Material for this exercise
....

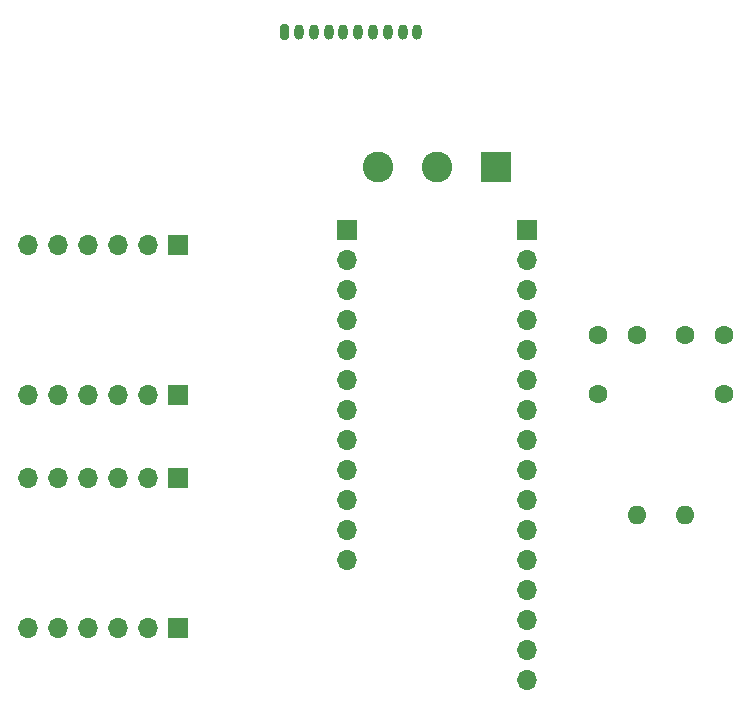
<source format=gbr>
%TF.GenerationSoftware,KiCad,Pcbnew,(5.1.10)-1*%
%TF.CreationDate,2023-09-09T18:53:20-05:00*%
%TF.ProjectId,brs_flight_computer,6272735f-666c-4696-9768-745f636f6d70,A*%
%TF.SameCoordinates,Original*%
%TF.FileFunction,Soldermask,Top*%
%TF.FilePolarity,Negative*%
%FSLAX46Y46*%
G04 Gerber Fmt 4.6, Leading zero omitted, Abs format (unit mm)*
G04 Created by KiCad (PCBNEW (5.1.10)-1) date 2023-09-09 18:53:20*
%MOMM*%
%LPD*%
G01*
G04 APERTURE LIST*
%ADD10C,2.600000*%
%ADD11R,2.600000X2.600000*%
%ADD12O,1.600000X1.600000*%
%ADD13C,1.600000*%
%ADD14O,1.700000X1.700000*%
%ADD15R,1.700000X1.700000*%
%ADD16O,0.800000X1.300000*%
G04 APERTURE END LIST*
D10*
%TO.C,J5*%
X154211000Y-88646000D03*
X159211000Y-88646000D03*
D11*
X164211000Y-88646000D03*
%TD*%
D12*
%TO.C,R2*%
X176135000Y-118110000D03*
D13*
X176135000Y-102870000D03*
%TD*%
D12*
%TO.C,R1*%
X180185000Y-118110000D03*
D13*
X180185000Y-102870000D03*
%TD*%
%TO.C,C2*%
X172847000Y-107870000D03*
X172847000Y-102870000D03*
%TD*%
%TO.C,C1*%
X183515000Y-107870000D03*
X183515000Y-102870000D03*
%TD*%
D14*
%TO.C,J8*%
X124612400Y-114960400D03*
X127152400Y-114960400D03*
X129692400Y-114960400D03*
X132232400Y-114960400D03*
X134772400Y-114960400D03*
D15*
X137312400Y-114960400D03*
%TD*%
D14*
%TO.C,J7*%
X124612400Y-127660400D03*
X127152400Y-127660400D03*
X129692400Y-127660400D03*
X132232400Y-127660400D03*
X134772400Y-127660400D03*
D15*
X137312400Y-127660400D03*
%TD*%
D14*
%TO.C,J6*%
X151609000Y-121920000D03*
X151609000Y-119380000D03*
X151609000Y-116840000D03*
X151609000Y-114300000D03*
X151609000Y-111760000D03*
X151609000Y-109220000D03*
X151609000Y-106680000D03*
X151609000Y-104140000D03*
X151609000Y-101600000D03*
X151609000Y-99060000D03*
X151609000Y-96520000D03*
D15*
X151609000Y-93980000D03*
%TD*%
D14*
%TO.C,J4*%
X166849000Y-132080000D03*
X166849000Y-129540000D03*
X166849000Y-127000000D03*
X166849000Y-124460000D03*
X166849000Y-121920000D03*
X166849000Y-119380000D03*
X166849000Y-116840000D03*
X166849000Y-114300000D03*
X166849000Y-111760000D03*
X166849000Y-109220000D03*
X166849000Y-106680000D03*
X166849000Y-104140000D03*
X166849000Y-101600000D03*
X166849000Y-99060000D03*
X166849000Y-96520000D03*
D15*
X166849000Y-93980000D03*
%TD*%
D16*
%TO.C,J3*%
X157554000Y-77216000D03*
X156304000Y-77216000D03*
X155054000Y-77216000D03*
X153804000Y-77216000D03*
X152554000Y-77216000D03*
X151304000Y-77216000D03*
X150054000Y-77216000D03*
X148804000Y-77216000D03*
X147554000Y-77216000D03*
G36*
G01*
X145904000Y-77666000D02*
X145904000Y-76766000D01*
G75*
G02*
X146104000Y-76566000I200000J0D01*
G01*
X146504000Y-76566000D01*
G75*
G02*
X146704000Y-76766000I0J-200000D01*
G01*
X146704000Y-77666000D01*
G75*
G02*
X146504000Y-77866000I-200000J0D01*
G01*
X146104000Y-77866000D01*
G75*
G02*
X145904000Y-77666000I0J200000D01*
G01*
G37*
%TD*%
D14*
%TO.C,J2*%
X124587000Y-95250000D03*
X127127000Y-95250000D03*
X129667000Y-95250000D03*
X132207000Y-95250000D03*
X134747000Y-95250000D03*
D15*
X137287000Y-95250000D03*
%TD*%
D14*
%TO.C,J1*%
X124587000Y-107950000D03*
X127127000Y-107950000D03*
X129667000Y-107950000D03*
X132207000Y-107950000D03*
X134747000Y-107950000D03*
D15*
X137287000Y-107950000D03*
%TD*%
M02*

</source>
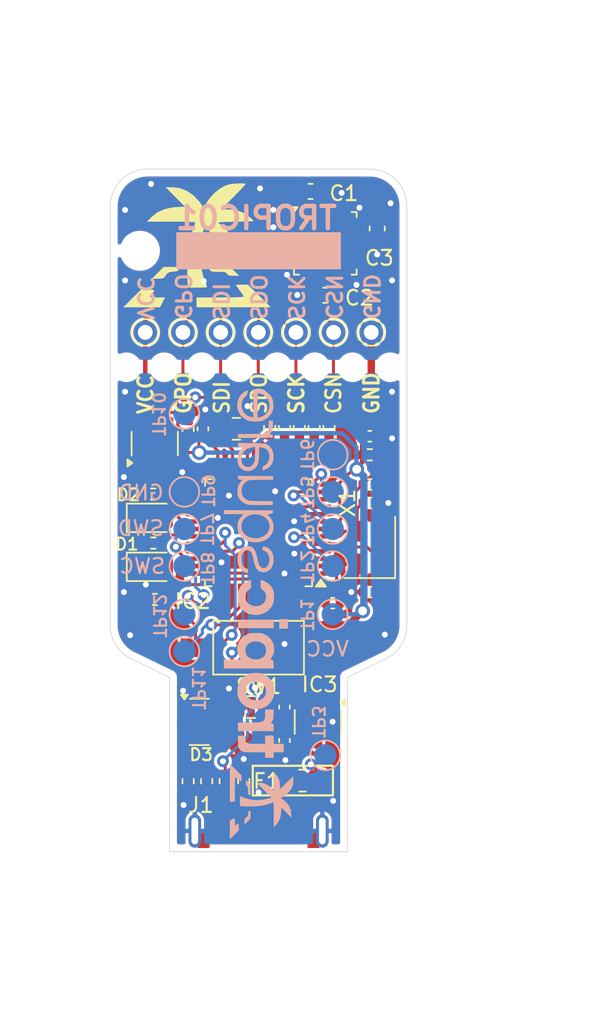
<source format=kicad_pcb>
(kicad_pcb
	(version 20241229)
	(generator "pcbnew")
	(generator_version "9.0")
	(general
		(thickness 0.89)
		(legacy_teardrops no)
	)
	(paper "A4")
	(layers
		(0 "F.Cu" signal)
		(2 "B.Cu" signal)
		(9 "F.Adhes" user "F.Adhesive")
		(11 "B.Adhes" user "B.Adhesive")
		(13 "F.Paste" user)
		(15 "B.Paste" user)
		(5 "F.SilkS" user "F.Silkscreen")
		(7 "B.SilkS" user "B.Silkscreen")
		(1 "F.Mask" user)
		(3 "B.Mask" user)
		(17 "Dwgs.User" user "User.Drawings")
		(19 "Cmts.User" user "User.Comments")
		(21 "Eco1.User" user "User.Eco1")
		(23 "Eco2.User" user "User.Eco2")
		(25 "Edge.Cuts" user)
		(27 "Margin" user)
		(31 "F.CrtYd" user "F.Courtyard")
		(29 "B.CrtYd" user "B.Courtyard")
		(35 "F.Fab" user)
		(33 "B.Fab" user)
		(39 "User.1" user)
		(41 "User.2" user)
		(43 "User.3" user)
		(45 "User.4" user)
		(47 "User.5" user)
		(49 "User.6" user)
		(51 "User.7" user)
		(53 "User.8" user)
		(55 "User.9" user)
	)
	(setup
		(stackup
			(layer "F.SilkS"
				(type "Top Silk Screen")
			)
			(layer "F.Paste"
				(type "Top Solder Paste")
			)
			(layer "F.Mask"
				(type "Top Solder Mask")
				(thickness 0.01)
			)
			(layer "F.Cu"
				(type "copper")
				(thickness 0.035)
			)
			(layer "dielectric 1"
				(type "core")
				(thickness 0.8)
				(material "FR4")
				(epsilon_r 4.5)
				(loss_tangent 0.02)
			)
			(layer "B.Cu"
				(type "copper")
				(thickness 0.035)
			)
			(layer "B.Mask"
				(type "Bottom Solder Mask")
				(thickness 0.01)
			)
			(layer "B.Paste"
				(type "Bottom Solder Paste")
			)
			(layer "B.SilkS"
				(type "Bottom Silk Screen")
			)
			(copper_finish "None")
			(dielectric_constraints no)
		)
		(pad_to_mask_clearance 0)
		(allow_soldermask_bridges_in_footprints no)
		(tenting front back)
		(pcbplotparams
			(layerselection 0x00000000_00000000_55555555_5755f5ff)
			(plot_on_all_layers_selection 0x00000000_00000000_00000000_00000000)
			(disableapertmacros no)
			(usegerberextensions no)
			(usegerberattributes yes)
			(usegerberadvancedattributes yes)
			(creategerberjobfile yes)
			(dashed_line_dash_ratio 12.000000)
			(dashed_line_gap_ratio 3.000000)
			(svgprecision 4)
			(plotframeref no)
			(mode 1)
			(useauxorigin no)
			(hpglpennumber 1)
			(hpglpenspeed 20)
			(hpglpendiameter 15.000000)
			(pdf_front_fp_property_popups yes)
			(pdf_back_fp_property_popups yes)
			(pdf_metadata yes)
			(pdf_single_document no)
			(dxfpolygonmode yes)
			(dxfimperialunits yes)
			(dxfusepcbnewfont yes)
			(psnegative no)
			(psa4output no)
			(plot_black_and_white yes)
			(sketchpadsonfab no)
			(plotpadnumbers no)
			(hidednponfab no)
			(sketchdnponfab yes)
			(crossoutdnponfab yes)
			(subtractmaskfromsilk no)
			(outputformat 1)
			(mirror no)
			(drillshape 0)
			(scaleselection 1)
			(outputdirectory "./out/")
		)
	)
	(net 0 "")
	(net 1 "GND")
	(net 2 "VCC")
	(net 3 "/USB_PWR_5V")
	(net 4 "/NRST")
	(net 5 "T_VCC")
	(net 6 "Net-(D1-A)")
	(net 7 "/USB_P")
	(net 8 "/USB_N")
	(net 9 "/T_PWR_ON")
	(net 10 "Net-(D2-A)")
	(net 11 "/SPI_MOSI")
	(net 12 "/SPI_CS")
	(net 13 "/SWCLK")
	(net 14 "/U2_TX")
	(net 15 "/SWDIO")
	(net 16 "/U2_RX")
	(net 17 "/SPI_SCK")
	(net 18 "/SPI_MISO")
	(net 19 "/GPO")
	(net 20 "unconnected-(IC4-CT-Pad4)")
	(net 21 "Net-(IC4-QOD)")
	(net 22 "Net-(F1-Pad2)")
	(net 23 "Net-(J1-CC)")
	(net 24 "Net-(J1-D+)")
	(net 25 "Net-(J1-D-)")
	(net 26 "/BOOT0")
	(net 27 "Net-(IC2-PH0)")
	(net 28 "Net-(IC2-PH1)")
	(net 29 "unconnected-(IC1-DNC-Pad20)")
	(net 30 "unconnected-(IC1-DNC-Pad29)")
	(net 31 "unconnected-(IC1-DNC-Pad21)")
	(net 32 "unconnected-(IC1-DNC-Pad18)")
	(net 33 "Net-(IC1-SCK)")
	(net 34 "unconnected-(IC1-DNC-Pad17)")
	(net 35 "unconnected-(IC1-DNC-Pad13)")
	(net 36 "Net-(IC1-SDI)")
	(net 37 "unconnected-(IC1-DNC-Pad19)")
	(net 38 "unconnected-(IC1-DNC-Pad26)")
	(net 39 "Net-(IC1-SDO)")
	(net 40 "unconnected-(IC1-DNC-Pad27)")
	(net 41 "unconnected-(IC1-DNC-Pad14)")
	(net 42 "Net-(IC1-GPO)")
	(net 43 "Net-(IC1-CSN)")
	(net 44 "unconnected-(IC1-DNC-Pad28)")
	(net 45 "unconnected-(IC2-PB15-Pad28)")
	(net 46 "unconnected-(IC2-PB9-Pad46)")
	(net 47 "unconnected-(IC2-PC15-Pad4)")
	(net 48 "unconnected-(IC2-PB13-Pad26)")
	(net 49 "unconnected-(IC2-PB8-Pad45)")
	(net 50 "unconnected-(IC2-PB12-Pad25)")
	(net 51 "unconnected-(IC2-PC14-Pad3)")
	(net 52 "unconnected-(IC2-PB10-Pad21)")
	(net 53 "unconnected-(IC2-PB7-Pad43)")
	(net 54 "unconnected-(IC2-PB6-Pad42)")
	(net 55 "Net-(IC2-VCAP)")
	(net 56 "unconnected-(IC2-PC13-Pad2)")
	(net 57 "unconnected-(IC2-PB14-Pad27)")
	(net 58 "unconnected-(IC2-PA15-Pad38)")
	(net 59 "unconnected-(IC2-PB5-Pad41)")
	(net 60 "/LED_R")
	(net 61 "unconnected-(IC2-PA10-Pad31)")
	(net 62 "unconnected-(IC2-PA1-Pad11)")
	(net 63 "Net-(IC2-PB3)")
	(net 64 "Net-(IC2-PB2)")
	(net 65 "Net-(IC2-PB4)")
	(net 66 "unconnected-(IC2-PB1-Pad19)")
	(net 67 "/LED_G")
	(footprint "Capacitor_SMD:C_0603_1608Metric" (layer "F.Cu") (at 134.5 58.5))
	(footprint "_con_misc:USB_C_plug_UP20CFGFL-P12" (layer "F.Cu") (at 130 96))
	(footprint "Capacitor_SMD:C_0402_1005Metric" (layer "F.Cu") (at 126.25 67.5 -90))
	(footprint "Package_TO_SOT_SMD:SOT-23-3" (layer "F.Cu") (at 134 87.25 -90))
	(footprint "Capacitor_SMD:C_0805_2012Metric" (layer "F.Cu") (at 128.5 67.5))
	(footprint "Resistor_SMD:R_0402_1005Metric" (layer "F.Cu") (at 134.75 67.45 -90))
	(footprint "Resistor_SMD:R_0402_1005Metric" (layer "F.Cu") (at 131.75 67.45 -90))
	(footprint "_mechanical:pad_1mm" (layer "F.Cu") (at 124.9 61))
	(footprint "_mechanical:Hole_1.5mm" (layer "F.Cu") (at 136.33 63.35))
	(footprint "_mechanical:Hole_1.5mm" (layer "F.Cu") (at 121.09 63.35 90))
	(footprint "Resistor_SMD:R_0402_1005Metric" (layer "F.Cu") (at 137.5 69.25))
	(footprint "_mechanical:pad_1mm" (layer "F.Cu") (at 135.06 61))
	(footprint "_mechanical:button_PTS636_M25SMTR" (layer "F.Cu") (at 130 82.25 180))
	(footprint "_mechanical:pad_1mm" (layer "F.Cu") (at 129.98 61))
	(footprint "Capacitor_SMD:C_0402_1005Metric" (layer "F.Cu") (at 135 79.25 180))
	(footprint "tropic01_chip:QFN-32-1EP_4x4mm_P0.4mm_EP2.65x2.65mm" (layer "F.Cu") (at 134.5 55))
	(footprint "Crystal:Crystal_SMD_3225-4Pin_3.2x2.5mm" (layer "F.Cu") (at 137.5 75.5 90))
	(footprint "Capacitor_SMD:C_0402_1005Metric" (layer "F.Cu") (at 131.75 88.5 -90))
	(footprint "LED_SMD:LED_0805_2012Metric" (layer "F.Cu") (at 122.8 76.8))
	(footprint "Resistor_SMD:R_0402_1005Metric" (layer "F.Cu") (at 122.9 75.2))
	(footprint "Capacitor_SMD:C_0603_1608Metric" (layer "F.Cu") (at 133.5 51.5 180))
	(footprint "_mechanical:pad_1mm" (layer "F.Cu") (at 137.6 61))
	(footprint "Capacitor_SMD:C_0603_1608Metric" (layer "F.Cu") (at 138 54 90))
	(footprint "Capacitor_SMD:C_0402_1005Metric" (layer "F.Cu") (at 137.5 78.5 180))
	(footprint "Package_QFP:LQFP-48_7x7mm_P0.5mm" (layer "F.Cu") (at 130 74.5 180))
	(footprint "_mechanical:Hole_1.5mm" (layer "F.Cu") (at 133.79 63.35))
	(footprint "Resistor_SMD:R_0402_1005Metric" (layer "F.Cu") (at 125.25 67.5 90))
	(footprint "Resistor_SMD:R_0805_2012Metric_Pad1.20x1.40mm_HandSolder" (layer "F.Cu") (at 132.959484 91.208019))
	(footprint "LED_SMD:LED_0805_2012Metric" (layer "F.Cu") (at 122.8 73.5))
	(footprint "Capacitor_SMD:C_0805_2012Metric" (layer "F.Cu") (at 129.5 88.5 180))
	(footprint "_mechanical:Hole_1.5mm" (layer "F.Cu") (at 126.17 63.35 90))
	(footprint "Resistor_SMD:R_0402_1005Metric" (layer "F.Cu") (at 133.75 67.45 -90))
	(footprint "Resistor_SMD:R_0402_1005Metric" (layer "F.Cu") (at 122.9 71.9))
	(footprint "_mechanical:pad_1mm" (layer "F.Cu") (at 122.36 61))
	(footprint "_mechanical:Hole_1.5mm" (layer "F.Cu") (at 123.63 63.35 90))
	(footprint "Package_TO_SOT_SMD:SOT-23-6" (layer "F.Cu") (at 123 68.5 90))
	(footprint "Resistor_SMD:R_0402_1005Metric" (layer "F.Cu") (at 126.5 91.25 90))
	(footprint "_mechanical:Hole_1.5mm" (layer "F.Cu") (at 138.87 63.35))
	(footprint "_mechanical:pad_1mm" (layer "F.Cu") (at 127.44 61))
	(footprint "_mechanical:Hole_1.5mm" (layer "F.Cu") (at 131.25 63.35))
	(footprint "Capacitor_SMD:C_0402_1005Metric" (layer "F.Cu") (at 137.5 72.5))
	(footprint "Resistor_SMD:R_0402_1005Metric"
		(layer "F.Cu")
		(uuid "bbdf45a8-ebcf-4ff1-ac5d-e835fd0a6e92")
		(at 130.75 67.45 -90)
		(descr "Resistor SMD 0402 (1005 Metric), square (rectangular) end terminal, IPC_7351 nominal, (Body size source: IPC-SM-782 page 72, https://www.pcb-3d.com/wordpress/wp-content/uploads/ipc-sm-782a_amendment_1_and_2.pdf), generated with kicad-footprint-generator")
		(tags "resistor")
		(property "Reference" "R2"
			(at -2 0 90)
			(layer "F.SilkS")
			(hide yes)
			(uuid "729e1f2b-37a2-4c9c-aabe-b321ed6fcf08")
			(effects
				(font
					(size 1 1)
					(thickness 0.15)
				)
			)
		)
		(property "Value" "1k"
			(at 0 1.17 90)
			(layer "F.Fab")
			(uuid "09b8ee5f-b649-4dc0-8423-31c7aa58cdf4")
			(effects
				(font
					(size 1 1)
					(thickness 0.15)
				)
			)
		)
		(property "Datasheet" ""
			(at 0 0 270)
			(unlocked yes)
			(layer "F.Fab")
			(hide yes)
			(uuid "57d87d77-3f1a-4ac0-98e9-fa6f12afa10a")
			(effects
				(font
					(size 1.27 1.27)
					(thickness 0.15)
				)
			)
		)
		(property "Description" ""
			(at 0 0 270)
			(unlocked yes)
			(layer "F.Fab")
			(hide yes)
			(uuid "27c23309-b71a-405e-86b1-a4be6770ee6e")
			(effects
				(font
					(size 1.27 1.27)
					(thickness 0.15)
				)
			)
		)
		(property "OC_MOUSER" " 603-RE0402DRE071KL"
			(at 0 0 270)
			(unlocked yes)
			(layer "F.Fab")
			(hide yes)
			(uuid "fa1b93ae-7323-4a53-b8e3-a2dec4e3a536")
			(effects
				(font
					(size 1 1)
					(thickness 0.15)
				)
			)
		)
		(property "MPN" ""
			(at 0 0 270)
			(unlocked yes)
			(layer "F.Fab")
			(hide yes)
			(uuid "4a6e3dda-d508-47fc-ad04-710ba8ad3cf4")
			(effects
				(font
					(size 1 1)
					(thickness 0.15)
				)
			)
		)
		(property ki_fp_filters "R_*")
		(path "/07eeff70-45d4-49c7-8a6a-9762d22aef08")
		(sheetname "/")
		(sheetfile "ts13_dev_kit.kicad_sch")
		(attr smd)
		(fp_line
			(start -0.153641 0.38)
			(end 0.153641 0.38)
			(stroke
				(width 0.12)
				(type solid)
			)
			(layer "F.SilkS")
			(uuid "8586a5bb-4202-4b26-ba62-6ea5fa020f3f")
		)
		(fp_line
			(start -0.153641 -0.38)
			(end 0.153641 -0.38)
			(stroke
				(width 0.12)
				(type solid)
			)
			(layer "F.SilkS")
			(uuid "b7c2c0ad-441e-4ef5-848f-80c0143b0ce9")
		)
		(fp_line
			(start -0.93 0.47)
			(end -0.93 -0.47)
			(stroke
				(width 0.05)
				(type solid)
			)
			(layer "F.CrtYd")
			(uuid "4b4e0a82-a6ec-47be-ab73-702e6097cf67")
		)
		(fp_line
			(start 0.93 0.47)
			(end -0.93 0.47)
			(stroke
				(width 0.05)
				(type solid)
			)
			(layer "F.CrtYd")
			(uuid "9a0f4a0e-9311-4d5b-854d-4d3d94bdb9bf")
		)
		(fp_line
			(start -0.93 -0.47)
			(end 0.93 -0.47)
			(stroke
				(width 0.05)
				(type solid)
			)
			(layer "F.CrtYd")
			(uuid "d6ebfd09-01cc-40c8-b33c-68034cbe5c93")
		)
		(fp_line
			(start 0.93 -0.47)
			(end 0.93 0.47)
			(stroke
				(width 0.05)
				(type solid)
			)
			(layer "F.CrtYd")
			(uuid "d6bf870c-3bda-478c-aefc-e97bdcb33bea")
		)
		(fp_line
			(start -0.525 0.27)
			(end -0.525 -0.27)
			(stroke
				(width 0.1)
				(type solid)
			)
			(layer "F.Fab")
			(uuid "79b79ffb-cd79-4949-84b2-b4e1052c227f")
		)
		(fp_line
			(start 0.525 0.27)
			(end -0.525 0.27)
			(stroke
				(width 0.1)
				(type solid)
			)
			(layer "F.Fab")
			(uuid "53037daa-33b7-497d-b626-393b9f6261de")
		)
		(fp_line
			(start -0.525 -0.27)
			(end 0.525 -0.27)
			(stroke
				(width 0.1)
				(type solid)
			)
			(layer "F.Fab")
			(uuid "a1f1b212-b700-4978-879c-46f19e9842b7")
		)
		(fp_line
			(start 0.525 -0.27)
			(end 0.525 0.27)
			(stroke
				(width 0.1)
				(type solid)
			)
			(layer "F.Fab")
			(uuid "19ddc583-8132-4f3a-8082-52d62f49b8a6")
		)
		(fp_text user "${REFERENCE}"
			(at 0 0 90)
			(layer "F.Fab")
			(uuid "5ab6bbaa-bae6-4759-bf35-1195fdfc76f7")
			(effects
				(font
					(size 0.26 0.26)
					(thickness 0.04)
				)
			)
		)
		(pad "1" smd roundrect
			(at -0.51 0 270)
			(size 0.54 0.
... [413910 chars truncated]
</source>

....

Exercise
Looking back over the listing, work out how many lines include the string "Adhes". Write only that number.

Your solution
2